▸ What is needed:
Only lines containing "down" belong in the answer, each copied from the entries below.

▸ Excerpted data:
Segment Open
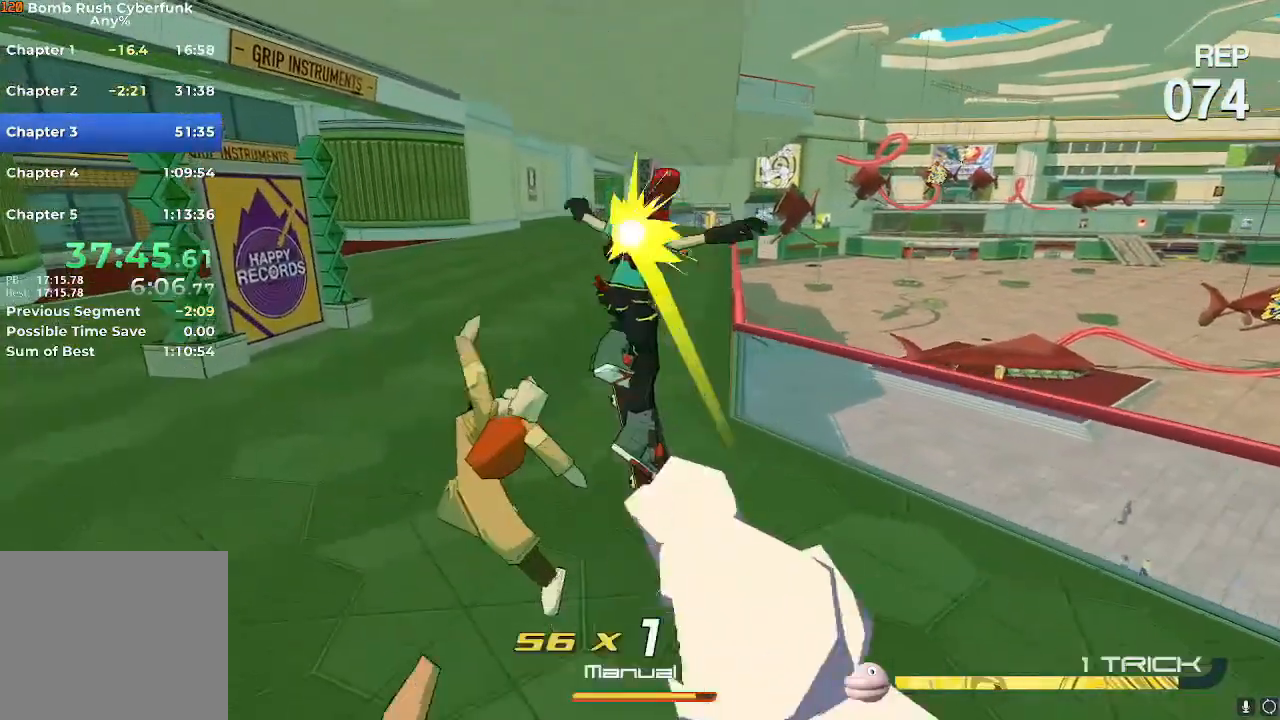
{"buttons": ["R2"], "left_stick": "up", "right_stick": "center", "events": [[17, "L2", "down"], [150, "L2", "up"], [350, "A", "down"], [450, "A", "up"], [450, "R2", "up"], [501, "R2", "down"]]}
Segment Closed
Segment Open
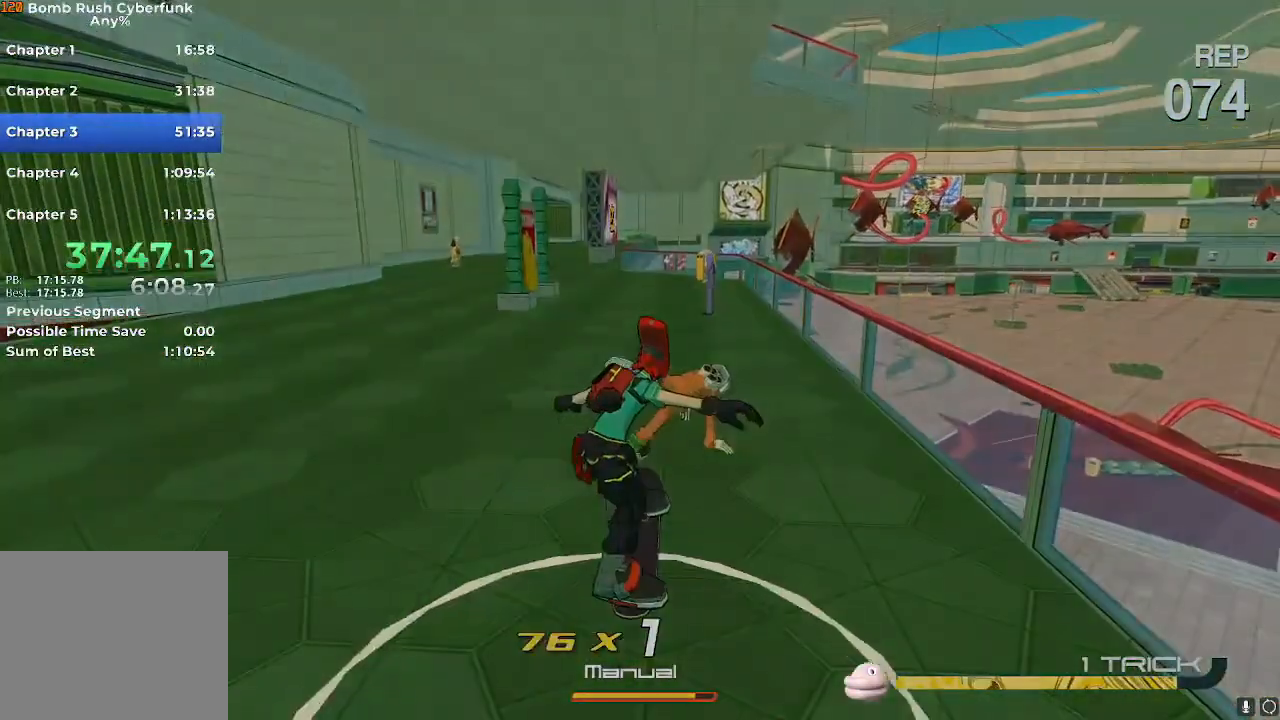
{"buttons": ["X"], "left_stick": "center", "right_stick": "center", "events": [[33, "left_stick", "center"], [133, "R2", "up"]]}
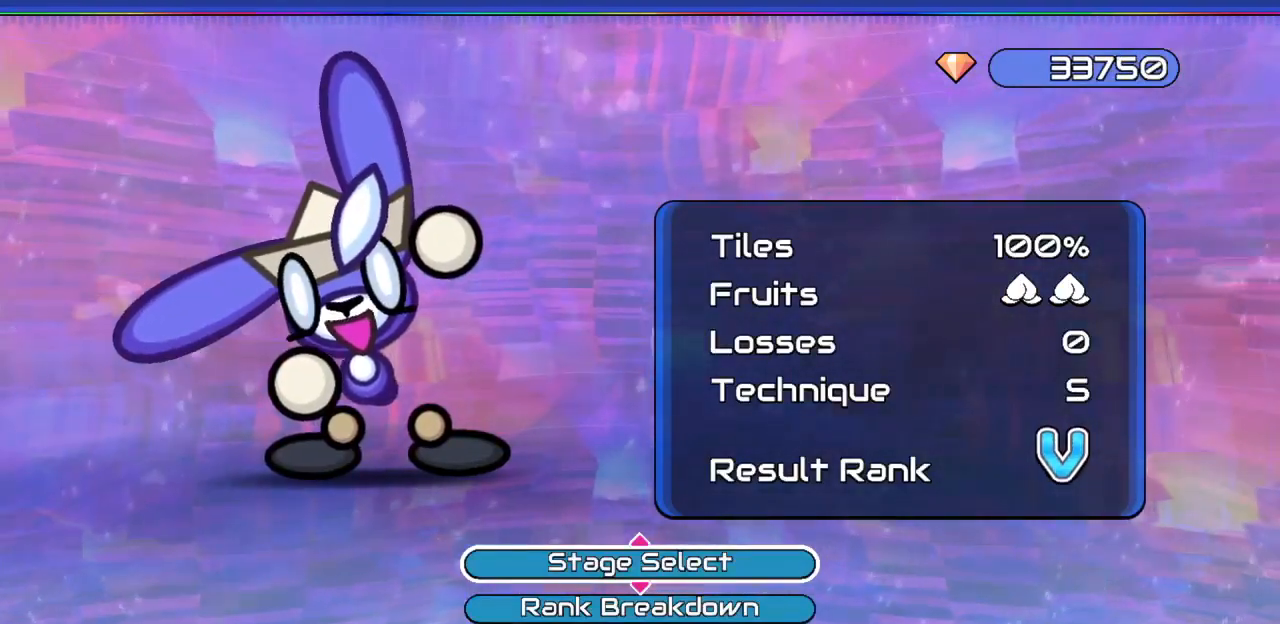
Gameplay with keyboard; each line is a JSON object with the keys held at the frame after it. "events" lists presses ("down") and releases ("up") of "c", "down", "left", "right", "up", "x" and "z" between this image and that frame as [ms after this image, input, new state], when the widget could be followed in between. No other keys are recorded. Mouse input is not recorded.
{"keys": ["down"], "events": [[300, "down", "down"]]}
Segment Closed
▸ Solution:
{"buttons": ["R2"], "left_stick": "up", "right_stick": "center", "events": [[17, "L2", "down"], [150, "L2", "up"], [350, "A", "down"], [450, "A", "up"], [450, "R2", "up"], [501, "R2", "down"]]}
Gameplay with keyboard; each line is a JSON object with the keys held at the frame after it. "events" lists presses ("down") and releases ("up") of "c", "down", "left", "right", "up", "x" and "z" between this image and that frame as [ms after this image, input, new state], when the widget could be followed in between. No other keys are recorded. Mouse input is not recorded.
{"keys": ["down"], "events": [[300, "down", "down"]]}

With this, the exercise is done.